# ЧТО НУЖНО СДЕЛАТЬ
**a.** Определите, соответствуют ли отрывку о рыбопереработчиках следующие утверждения: (i) рыбопереработчики размещали склады и заводские линии прямо у воды; (ii) решения, от которых зависел их достаток, принимались в Сиэтле; (iii) люди, принимавшие эти решения, хорошо знали Северо-Запад. Ответ на каждое утверждение — «да» или «нет» с дословной цитатой из отрывка, которая это подтверждает.
**b.** Перепишите без изменений фрагмент отрывка о рыбопереработчиках от слов «Несмотря на то, что» до слов «вложены их капиталы.» включительно.

# ПРЕДЛАГАЕМЫЙ ОТРЫВОК
Несмотря на то, что рыбопереработчики строили свои склады и линии заводов у самой воды, они были далеки от рек, текущих у их порогов. Их интересам ближе были восточные города с большими рынками и финансовыми учреждениями - источники прибыли и капитала. Их достаток и уровень жизни рос или падал в зависимости от решений, которые принимали люди в Нью-Йорке, Лондоне и Чикаго, мало, что знавшие о Северо-Западе, его реках, людях или лососе, в которого были вложены их капиталы.

# ИСХОДНЫЕ ДАННЫЕ
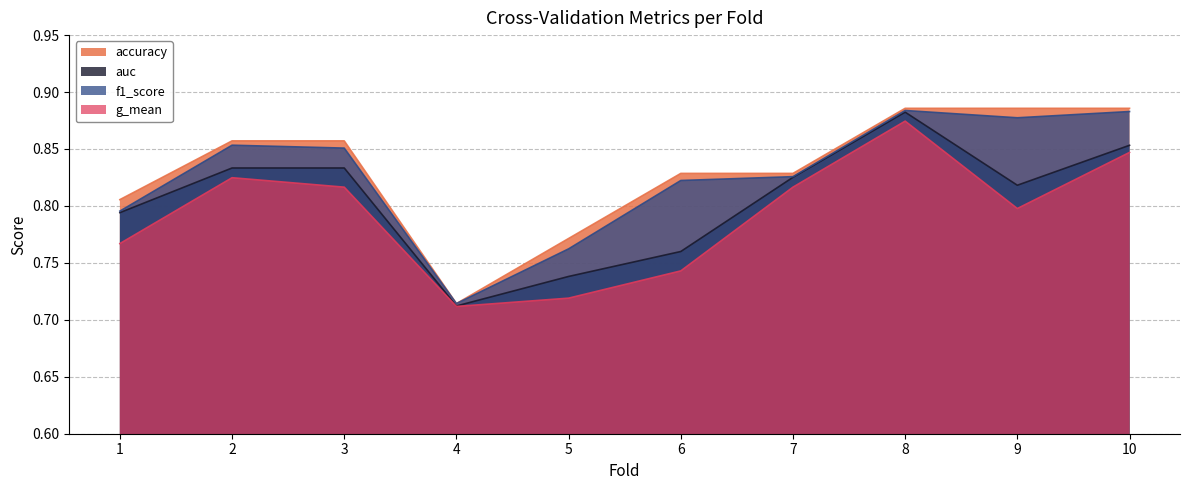

True or false: accuracy has a value of 0.9 at 10.

True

# ОТВЕТЫ К ЗАДАНИЯМ
**a.**
(i) Да: «строили свои склады и линии заводов у самой воды».
(ii) Нет: «в зависимости от решений, которые принимали люди в Нью-Йорке, Лондоне и Чикаго».
(iii) Нет: «мало, что знавшие о Северо-Западе, его реках, людях или лососе».

**b.**
Несмотря на то, что рыбопереработчики строили свои склады и линии заводов у самой воды, они были далеки от рек, текущих у их порогов. Их интересам ближе были восточные города с большими рынками и финансовыми учреждениями - источники прибыли и капитала. Их достаток и уровень жизни рос или падал в зависимости от решений, которые принимали люди в Нью-Йорке, Лондоне и Чикаго, мало, что знавшие о Северо-Западе, его реках, людях или лососе, в которого были вложены их капиталы.